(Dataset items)
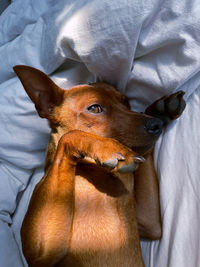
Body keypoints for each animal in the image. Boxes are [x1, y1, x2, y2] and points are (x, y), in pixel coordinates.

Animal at [13, 65, 186, 267]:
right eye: (95, 108)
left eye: (126, 102)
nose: (156, 123)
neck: (94, 172)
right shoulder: (42, 254)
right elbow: (69, 136)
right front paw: (106, 147)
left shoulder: (149, 223)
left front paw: (160, 110)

The problem: Copy out every line from the data above in which the word "right" occurs.

Task solution:
right eye: (95, 108)
right shoulder: (42, 254)
right elbow: (69, 136)
right front paw: (106, 147)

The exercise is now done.